« Ethique des relations homme/animal »
« Pour une juste mesure »
L’homme et l’animal => Chaque début d’année, nous vous proposons un article qui dépasse notre strict cadre sanitaire. La place des animaux dans les sociétés humaines ou le bienfondé de la consommation de viande font l’objet de débats parfois passionnels.
Un groupe de travail de l’Académie d’Agriculture de France, avec des membres de l’Académie vétérinaire (22 scientifiques et professionnels avec une sensibilité différente à l’égard de la question animale), a travaillé pendant plus de 4 ans sur l’éthique des relations homme-animal. Il en est ressorti un livre : « Ethique des relations homme-animal : pour une juste mesure ». Sont présentés ici les principaux éléments abordés dans cette publication.
Quelques présupposés
Le mot « animal » ne veut rien dire mais il est commode et inclut les seuls animaux vis-à-vis desquels l’homme se sent ou accepte de se reconnaître responsable.

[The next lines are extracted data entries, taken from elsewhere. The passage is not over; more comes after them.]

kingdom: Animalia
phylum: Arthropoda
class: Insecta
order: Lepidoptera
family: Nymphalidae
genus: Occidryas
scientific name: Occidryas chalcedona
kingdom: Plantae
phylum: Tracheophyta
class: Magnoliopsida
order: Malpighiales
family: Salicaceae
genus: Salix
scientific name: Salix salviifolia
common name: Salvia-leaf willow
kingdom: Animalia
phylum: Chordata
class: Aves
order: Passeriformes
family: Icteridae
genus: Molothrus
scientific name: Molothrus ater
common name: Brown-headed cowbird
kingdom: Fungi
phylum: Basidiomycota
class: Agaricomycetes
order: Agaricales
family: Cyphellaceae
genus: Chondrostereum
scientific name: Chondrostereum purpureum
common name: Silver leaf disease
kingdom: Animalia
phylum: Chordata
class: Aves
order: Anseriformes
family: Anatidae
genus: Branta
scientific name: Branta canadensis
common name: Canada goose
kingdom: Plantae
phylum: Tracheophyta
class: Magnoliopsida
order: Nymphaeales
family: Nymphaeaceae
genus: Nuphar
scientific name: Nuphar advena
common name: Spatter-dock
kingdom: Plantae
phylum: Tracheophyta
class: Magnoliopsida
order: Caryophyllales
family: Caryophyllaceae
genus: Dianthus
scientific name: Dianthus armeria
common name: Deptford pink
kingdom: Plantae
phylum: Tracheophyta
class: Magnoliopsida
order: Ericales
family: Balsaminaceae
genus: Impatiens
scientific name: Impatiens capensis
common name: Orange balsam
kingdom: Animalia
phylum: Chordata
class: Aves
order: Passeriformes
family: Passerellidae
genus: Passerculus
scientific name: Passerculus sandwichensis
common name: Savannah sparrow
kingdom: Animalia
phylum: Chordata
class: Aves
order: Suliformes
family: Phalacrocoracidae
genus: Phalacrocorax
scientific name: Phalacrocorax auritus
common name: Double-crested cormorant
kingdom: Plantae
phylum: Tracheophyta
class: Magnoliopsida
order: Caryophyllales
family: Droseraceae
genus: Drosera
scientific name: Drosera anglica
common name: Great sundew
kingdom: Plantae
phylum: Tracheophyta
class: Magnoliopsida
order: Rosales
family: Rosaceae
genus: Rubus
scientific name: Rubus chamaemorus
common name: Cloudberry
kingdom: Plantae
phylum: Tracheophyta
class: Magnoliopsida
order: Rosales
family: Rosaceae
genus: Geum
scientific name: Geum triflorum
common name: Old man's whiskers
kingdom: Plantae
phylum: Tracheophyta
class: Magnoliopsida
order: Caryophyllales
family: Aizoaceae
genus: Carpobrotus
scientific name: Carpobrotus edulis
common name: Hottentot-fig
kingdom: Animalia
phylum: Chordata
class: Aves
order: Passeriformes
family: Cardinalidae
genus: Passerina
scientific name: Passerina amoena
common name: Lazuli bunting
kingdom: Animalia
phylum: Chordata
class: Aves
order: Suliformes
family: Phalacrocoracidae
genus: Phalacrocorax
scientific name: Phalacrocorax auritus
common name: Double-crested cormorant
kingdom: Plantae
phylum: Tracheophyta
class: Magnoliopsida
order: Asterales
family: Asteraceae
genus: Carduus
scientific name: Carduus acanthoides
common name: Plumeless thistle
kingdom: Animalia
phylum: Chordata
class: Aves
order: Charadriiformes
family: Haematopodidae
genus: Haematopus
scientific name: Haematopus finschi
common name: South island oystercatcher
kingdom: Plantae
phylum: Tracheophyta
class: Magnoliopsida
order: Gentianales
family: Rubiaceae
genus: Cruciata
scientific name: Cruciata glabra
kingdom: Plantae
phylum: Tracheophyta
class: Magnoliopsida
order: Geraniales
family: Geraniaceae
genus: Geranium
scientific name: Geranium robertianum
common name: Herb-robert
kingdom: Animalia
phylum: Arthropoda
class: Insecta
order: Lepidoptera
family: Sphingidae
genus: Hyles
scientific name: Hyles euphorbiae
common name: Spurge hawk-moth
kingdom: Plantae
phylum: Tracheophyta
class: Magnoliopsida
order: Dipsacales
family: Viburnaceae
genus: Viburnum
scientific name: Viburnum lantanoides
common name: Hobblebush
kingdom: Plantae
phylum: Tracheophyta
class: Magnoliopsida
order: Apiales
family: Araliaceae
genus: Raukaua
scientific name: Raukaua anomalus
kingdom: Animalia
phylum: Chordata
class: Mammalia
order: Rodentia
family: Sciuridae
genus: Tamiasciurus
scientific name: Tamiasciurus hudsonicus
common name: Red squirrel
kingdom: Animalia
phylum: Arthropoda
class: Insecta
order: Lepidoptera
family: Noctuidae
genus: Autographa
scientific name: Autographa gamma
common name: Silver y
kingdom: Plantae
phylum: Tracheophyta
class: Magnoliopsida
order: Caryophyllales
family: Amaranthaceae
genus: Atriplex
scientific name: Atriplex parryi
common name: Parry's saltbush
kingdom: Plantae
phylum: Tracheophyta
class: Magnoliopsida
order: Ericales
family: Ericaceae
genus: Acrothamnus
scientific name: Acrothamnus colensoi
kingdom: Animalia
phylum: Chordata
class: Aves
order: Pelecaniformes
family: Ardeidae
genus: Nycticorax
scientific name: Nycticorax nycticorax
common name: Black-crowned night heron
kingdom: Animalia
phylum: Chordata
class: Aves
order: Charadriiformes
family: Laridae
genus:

Il a été exclu de se focaliser sur le seul animal pour traiter des questions éthiques le concernant car les risques d’anthropomorphisation de l’analyse et de radicalisation des conclusions sont alors trop importants. Il est indispensable d’intégrer l’éthique animale à l’ensemble plus vaste des relations homme-animal, afin de tenir compte, sans néanmoins vouloir en exagérer l’importance, des contraintes que peut subir l’homme. Les réflexions ont été fondées sur les connaissances scientifiques pour asseoir l’argumentation.
Que sont les animaux ?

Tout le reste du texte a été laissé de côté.